PharmaSUG 2012 Paper: Creating Analysis Data Marts from SDTM Warehouses

PharmaSUG 2012

Getting clinical trial data into SDTM (Study Data Tabulation Model) domains is only the first hurdle in the race. The next obstacle is being able to combine separate trials’ SDTM domains so that they can be analyzed. On the surface, the task of combining SDTM data sets is straightforward – simply stack each trial’s domain with the corresponding domain from all the other trials. However, as for any other type of data warehouse that is loaded over time, careful attention needs to be given to assure that strict version control is in place for field attributes, controlled terminologies, and thesaurus-based data such as MedDRA.

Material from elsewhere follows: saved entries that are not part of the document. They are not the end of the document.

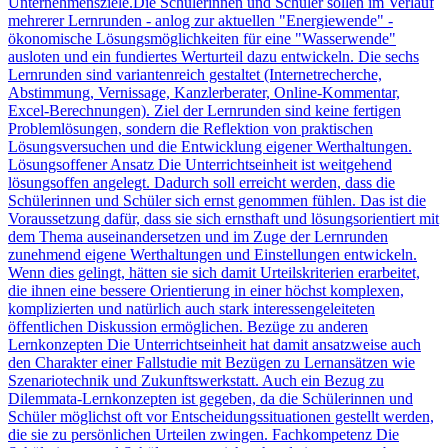
Unternehmensziele.Die Schülerinnen und Schüler sollen im Verlauf
mehrerer Lernrunden - anlog zur aktuellen "Energiewende" -
ökonomische Lösungsmöglichkeiten für eine "Wasserwende"
ausloten und ein fundiertes Werturteil dazu entwickeln. Die sechs
Lernrunden sind variantenreich gestaltet (Internetrecherche,
Abstimmung, Vernissage, Kanzlerberater, Online-Kommentar,
Excel-Berechnungen). Ziel der Lernrunden sind keine fertigen
Problemlösungen, sondern die Reflektion von praktischen
Lösungsversuchen und die Entwicklung eigener Werthaltungen.
Lösungsoffener Ansatz Die Unterrichtseinheit ist weitgehend
lösungsoffen angelegt. Dadurch soll erreicht werden, dass die
Schülerinnen und Schüler sich ernst genommen fühlen. Das ist die
Voraussetzung dafür, dass sie sich ernsthaft und lösungsorientiert mit
dem Thema auseinandersetzen und im Zuge der Lernrunden
zunehmend eigene Werthaltungen und Einstellungen entwickeln.
Wenn dies gelingt, hätten sie sich damit Urteilskriterien erarbeitet,
die ihnen eine bessere Orientierung in einer höchst komplexen,
komplizierten und natürlich auch stark interessengeleiteten
öffentlichen Diskussion ermöglichen. Bezüge zu anderen
Lernkonzepten Die Unterrichtseinheit hat damit ansatzweise auch
den Charakter einer Fallstudie mit Bezügen zu Lernansätzen wie
Szenariotechnik und Zukunftswerkstatt. Auch ein Bezug zu
Dilemmata-Lernkonzepten ist gegeben, da die Schülerinnen und
Schüler möglichst oft vor Entscheidungssituationen gestellt werden,
die sie zu persönlichen Urteilen zwingen. Fachkompetenz Die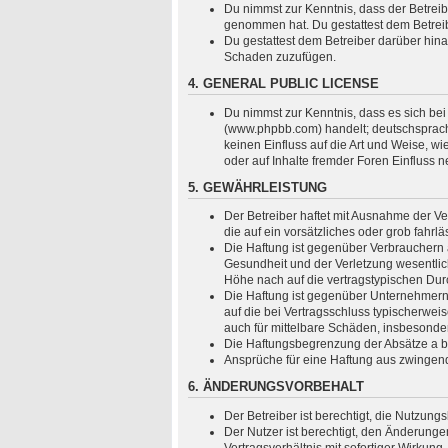
Du nimmst zur Kenntnis, dass der Betreiber
genommen hat. Du gestattest dem Betreibe
Du gestattest dem Betreiber darüber hina
Schaden zuzufügen.
4. GENERAL PUBLIC LICENSE
Du nimmst zur Kenntnis, dass es sich bei
(www.phpbb.com) handelt; deutschsprach
keinen Einfluss auf die Art und Weise, 
oder auf Inhalte fremder Foren Einfluss 
5. GEWÄHRLEISTUNG
Der Betreiber haftet mit Ausnahme der Ve
die auf ein vorsätzliches oder grob fahr
Die Haftung ist gegenüber Verbrauchern 
Gesundheit und der Verletzung wesentlich
Höhe nach auf die vertragstypischen Dur
Die Haftung ist gegenüber Unternehmern 
auf die bei Vertragsschluss typischerwe
auch für mittelbare Schäden, insbesond
Die Haftungsbegrenzung der Absätze a bis
Ansprüche für eine Haftung aus zwingen
6. ÄNDERUNGSVORBEHALT
Der Betreiber ist berechtigt, die Nutzun
Der Nutzer ist berechtigt, den Änderung
Vertragsverhältnis mit sofortiger Wirkung.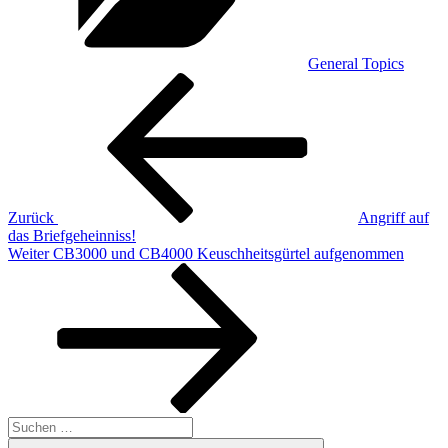
General Topics
Beitragsnavigation
Vorheriger
Beitrag
Zurück
Angriff auf
das Briefgeheinniss!
Nächster
Weiter
CB3000 und CB4000 Keuschheitsgürtel aufgenommen
Beitrag
Suchen
nach:
Suchen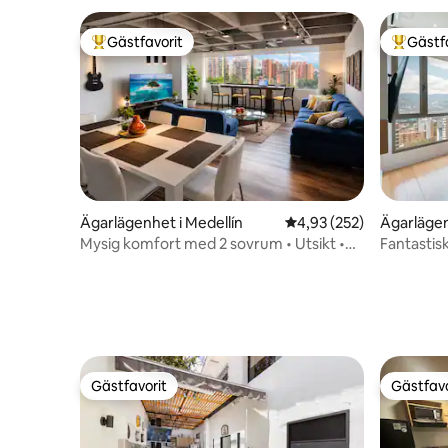
Gästfavorit
Gästf
Populär gästfavorit
Populär 
Ägarlägenhet i Medellín
4,93 av 5 i genomsnitt
4,93 (252)
Ägarlägen
Mysig komfort med 2 sovrum • Utsikt •
Fantastis
Luftkonditionering • Privat jacuzzi • El
luftkondi
Poblado
Gästfavorit
Gästfavo
Gästfavorit
Gästfavo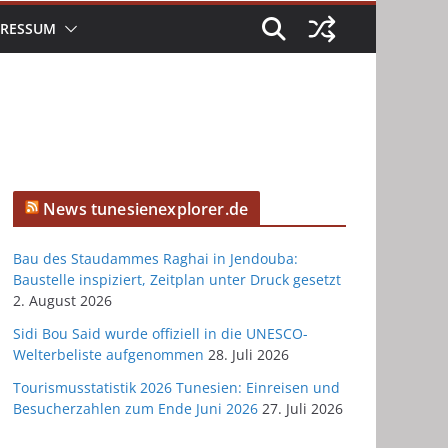
PRESSUM
News tunesienexplorer.de
Bau des Staudammes Raghai in Jendouba:
Baustelle inspiziert, Zeitplan unter Druck gesetzt
2. August 2026
Sidi Bou Said wurde offiziell in die UNESCO-
Welterbeliste aufgenommen
28. Juli 2026
Tourismusstatistik 2026 Tunesien: Einreisen und
Besucherzahlen zum Ende Juni 2026
27. Juli 2026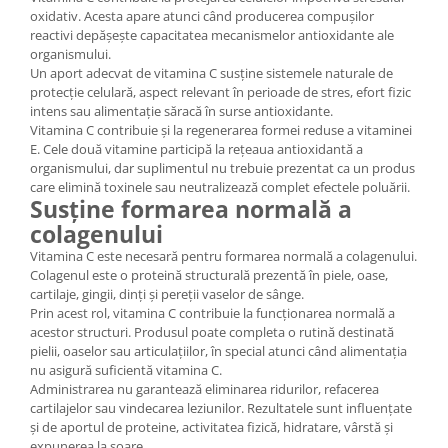
oxidativ. Acesta apare atunci când producerea compușilor
reactivi depășește capacitatea mecanismelor antioxidante ale
organismului.
Un aport adecvat de vitamina C susține sistemele naturale de
protecție celulară, aspect relevant în perioade de stres, efort fizic
intens sau alimentație săracă în surse antioxidante.
Vitamina C contribuie și la regenerarea formei reduse a vitaminei
E. Cele două vitamine participă la rețeaua antioxidantă a
organismului, dar suplimentul nu trebuie prezentat ca un produs
care elimină toxinele sau neutralizează complet efectele poluării.
Susține formarea normală a
colagenului
Vitamina C este necesară pentru formarea normală a colagenului.
Colagenul este o proteină structurală prezentă în piele, oase,
cartilaje, gingii, dinți și pereții vaselor de sânge.
Prin acest rol, vitamina C contribuie la funcționarea normală a
acestor structuri. Produsul poate completa o rutină destinată
pielii, oaselor sau articulațiilor, în special atunci când alimentația
nu asigură suficientă vitamina C.
Administrarea nu garantează eliminarea ridurilor, refacerea
cartilajelor sau vindecarea leziunilor. Rezultatele sunt influențate
și de aportul de proteine, activitatea fizică, hidratare, vârstă și
expunerea la soare.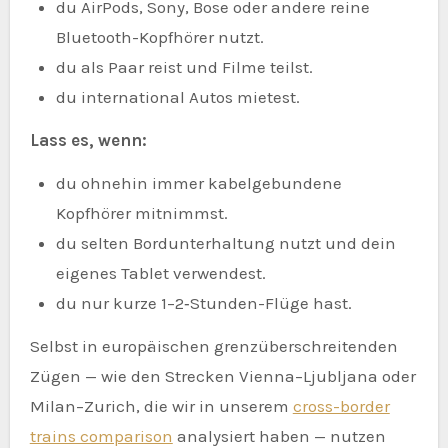
du AirPods, Sony, Bose oder andere reine
Bluetooth-Kopfhörer nutzt.
du als Paar reist und Filme teilst.
du international Autos mietest.
Lass es, wenn:
du ohnehin immer kabelgebundene
Kopfhörer mitnimmst.
du selten Bordunterhaltung nutzt und dein
eigenes Tablet verwendest.
du nur kurze 1–2‑Stunden-Flüge hast.
Selbst in europäischen grenzüberschreitenden
Zügen — wie den Strecken Vienna–Ljubljana oder
Milan–Zurich, die wir in unserem
cross-border
trains comparison
analysiert haben — nutzen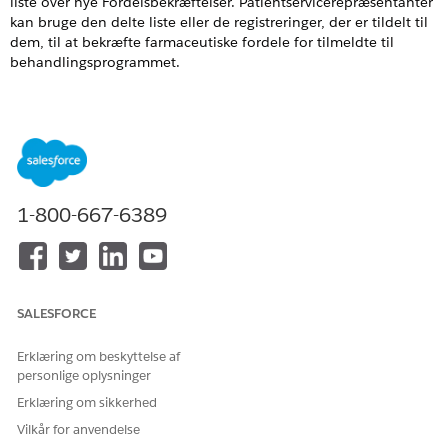
liste over nye Fordelsbekræftelser. Patientservicerepræsentanter
kan bruge den delte liste eller de registreringer, der er tildelt til
dem, til at bekræfte farmaceutiske fordele for tilmeldte til
behandlingsprogrammet.
EDITIONSHEADING
Tilgængelig i: Lightning Experience
Tilgængelig i:
Enterprise
og
Unlimited
Edition med Health
Cloud- eller Life Sciences Cloud-licensen. Den er også
1-800-667-6389
tilgængelig med disse tilføjelsesprogramlicenser: Agentforce
for Life Sciences Cloud eller Agentforce for Health Cloud, Flex
Credits Metering, Agentforce medarbejderagent, Einstein GPT
Platform, Einstein GPT Copilot, Einstein GPT Trust, Genie Data
Platform Starter og Einstein GPT Promptkonstruktør.
SALESFORCE
BRUGERTILLADELSER PÅKRÆVET
Erklæring om beskyttelse af
Hvis du vil bruge forløb:
Brugertilladelsen Kør forløb
personlige oplysninger
OG
Erklæring om sikkerhed
Vilkår for anvendelse
Administrer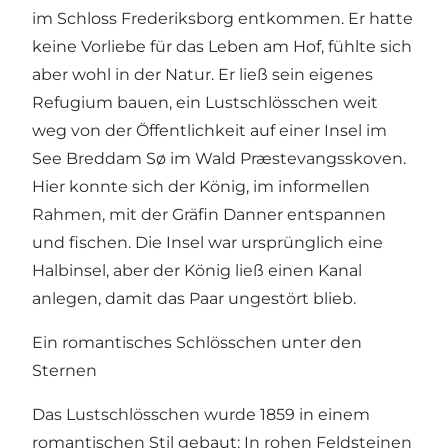
im Schloss Frederiksborg entkommen. Er hatte
keine Vorliebe für das Leben am Hof, fühlte sich
aber wohl in der Natur. Er ließ sein eigenes
Refugium bauen, ein Lustschlösschen weit
weg von der Öffentlichkeit auf einer Insel im
See Breddam Sø im Wald Præstevangsskoven.
Hier konnte sich der König, im informellen
Rahmen, mit der Gräfin Danner entspannen
und fischen. Die Insel war ursprünglich eine
Halbinsel, aber der König ließ einen Kanal
anlegen, damit das Paar ungestört blieb.
Ein romantisches Schlösschen unter den
Sternen
Das Lustschlösschen wurde 1859 in einem
romantischen Stil gebaut: In rohen Feldsteinen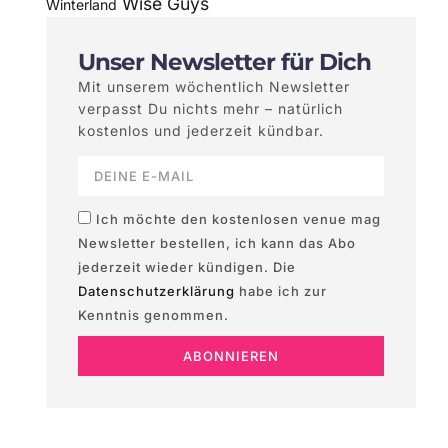
Wise Guys
Winterland
Unser Newsletter für Dich
Mit unserem wöchentlich Newsletter
verpasst Du nichts mehr – natürlich
kostenlos und jederzeit kündbar.
Ich möchte den kostenlosen venue mag
Newsletter bestellen, ich kann das Abo
jederzeit wieder kündigen. Die
Datenschutzerklärung
habe ich zur
Kenntnis genommen.
ABONNIEREN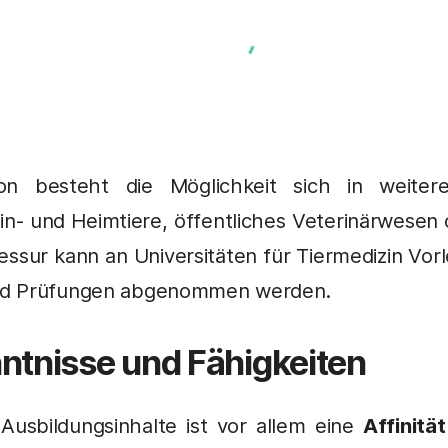
on besteht die Möglichkeit sich in weite
ein- und Heimtiere, öffentliches Veterinärwesen
fessur kann an Universitäten für Tiermedizin Vo
nd Prüfungen abgenommen werden.
ntnisse und Fähigkeiten
Ausbildungsinhalte ist vor allem eine
Affinitä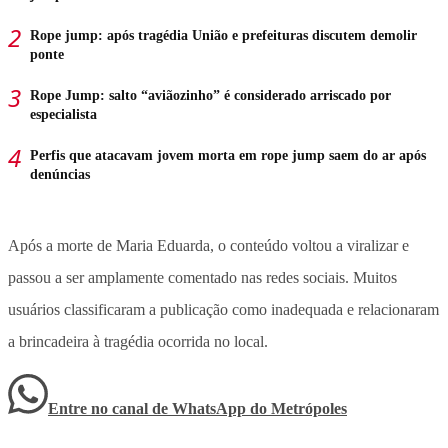
Rope jump: após tragédia União e prefeituras discutem demolir
ponte
Rope Jump: salto “aviãozinho” é considerado arriscado por
especialista
Perfis que atacavam jovem morta em rope jump saem do ar após
denúncias
Após a morte de Maria Eduarda, o conteúdo voltou a viralizar e
passou a ser amplamente comentado nas redes sociais. Muitos
usuários classificaram a publicação como inadequada e relacionaram
a brincadeira à tragédia ocorrida no local.
Entre no canal de WhatsApp
do
Metrópoles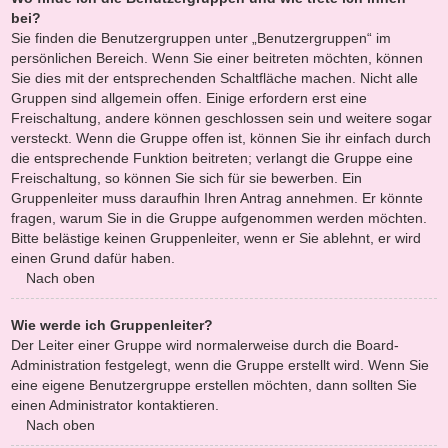
bei?
Sie finden die Benutzergruppen unter „Benutzergruppen“ im
persönlichen Bereich. Wenn Sie einer beitreten möchten, können
Sie dies mit der entsprechenden Schaltfläche machen. Nicht alle
Gruppen sind allgemein offen. Einige erfordern erst eine
Freischaltung, andere können geschlossen sein und weitere sogar
versteckt. Wenn die Gruppe offen ist, können Sie ihr einfach durch
die entsprechende Funktion beitreten; verlangt die Gruppe eine
Freischaltung, so können Sie sich für sie bewerben. Ein
Gruppenleiter muss daraufhin Ihren Antrag annehmen. Er könnte
fragen, warum Sie in die Gruppe aufgenommen werden möchten.
Bitte belästige keinen Gruppenleiter, wenn er Sie ablehnt, er wird
einen Grund dafür haben.
Nach oben
Wie werde ich Gruppenleiter?
Der Leiter einer Gruppe wird normalerweise durch die Board-
Administration festgelegt, wenn die Gruppe erstellt wird. Wenn Sie
eine eigene Benutzergruppe erstellen möchten, dann sollten Sie
einen Administrator kontaktieren.
Nach oben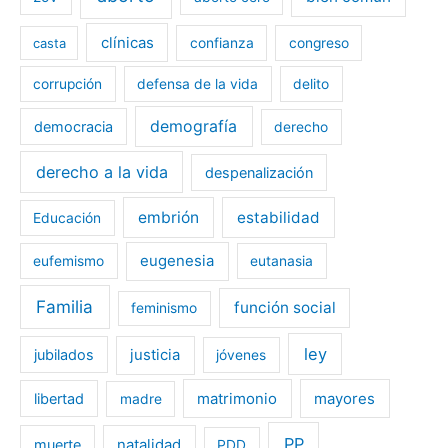
clínicas
casta
confianza
congreso
corrupción
defensa de la vida
delito
demografía
democracia
derecho
derecho a la vida
despenalización
embrión
estabilidad
Educación
eugenesia
eufemismo
eutanasia
Familia
función social
feminismo
ley
jubilados
justicia
jóvenes
libertad
matrimonio
mayores
madre
PP
muerte
natalidad
PDD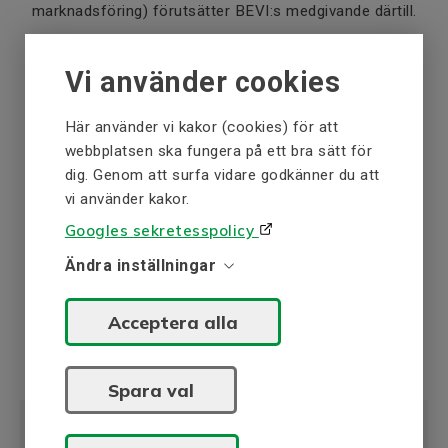
marknadsföring) förutsätter BEVI:s medgivande därtill.
Personuppgifter och integritet
Vi använder cookies
Nedan följer information om BEVI behandling av dina
personuppgifter och annan information som BEVI kan
Här använder vi kakor (cookies) för att
komma att samla in genom att du besöker denna
webbplatsen ska fungera på ett bra sätt för
Webbplats eller när du kontaktar BEVI:
dig. Genom att surfa vidare godkänner du att
vi använder kakor.
Integritetspolicy för kunder
Googles sekretesspolicy
Integritetspolicy för leverantörer
Ändra inställningar
Integritetspolicy för arbetssökande
Acceptera alla
Integritetspolicy för webbplats och cookies
Spara val
Kontaktinformation för frågor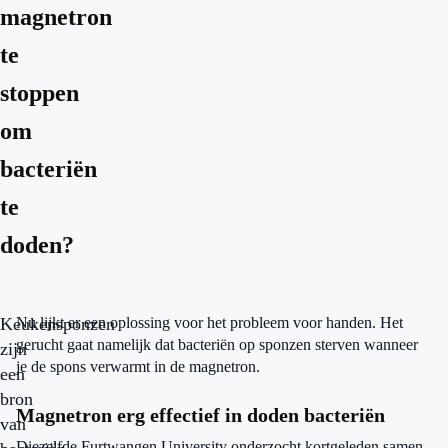
magnetron
te
stoppen
om
bacteriën
te
doden?
Keukensponzen
Nu lijkt er een oplossing voor het probleem voor handen. Het
gerucht gaat namelijk dat bacteriën op sponzen sterven wanneer
zijn
je de spons verwarmt in de magnetron.
een
bron
Magnetron erg effectief in doden bacteriën
van
Diezelfde Furtwangen University onderzocht kortgeleden samen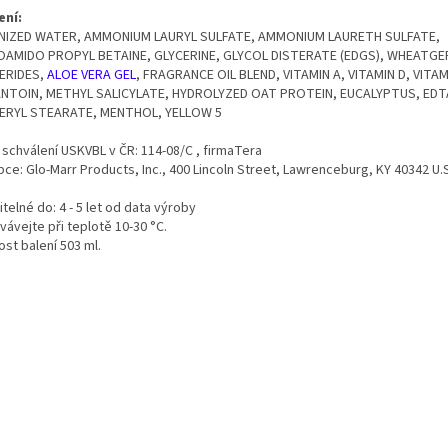
ení:
NIZED WATER, AMMONIUM LAURYL SULFATE, AMMONIUM LAURETH SULFATE,
AMIDO PROPYL BETAINE, GLYCERINE, GLYCOL DISTERATE (EDGS), WHEATG
ERIDES,
ALOE VERA GEL
, FRAGRANCE OIL BLEND, VITAMIN A, VITAMIN D, VITA
NTOIN, METHYL SALICYLATE, HYDROLYZED OAT PROTEIN, EUCALYPTUS, EDT
ERYL STEARATE, MENTHOL, YELLOW 5
o schválení USKVBL v ČR: 114-08/C , firmaTera
ce: Glo-Marr Products, Inc., 400 Lincoln Street, Lawrenceburg, KY 40342 U.S
telné do: 4 - 5 let od data výroby
ávejte při teplotě 10-30 °C.
ost balení 503 ml.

This paper describes a two-step approach that has been used to build SDTM warehouses and then to extract analysis data marts from them. The first step is to create two comprehensive warehouses: one for ongoing trials and another for completed trials. The second step is to create analysis data marts by extracting from the warehouses the domains for a set of homogeneous trials. Analysts develop the criteria for homogeneity using information in the trials’ Trial domains (TA, TE, TI, TS, & TV). These criteria drive an extract process that creates an analysis data mart of SDTM domains that contain only the records for the trials that meet the analyst’s criteria.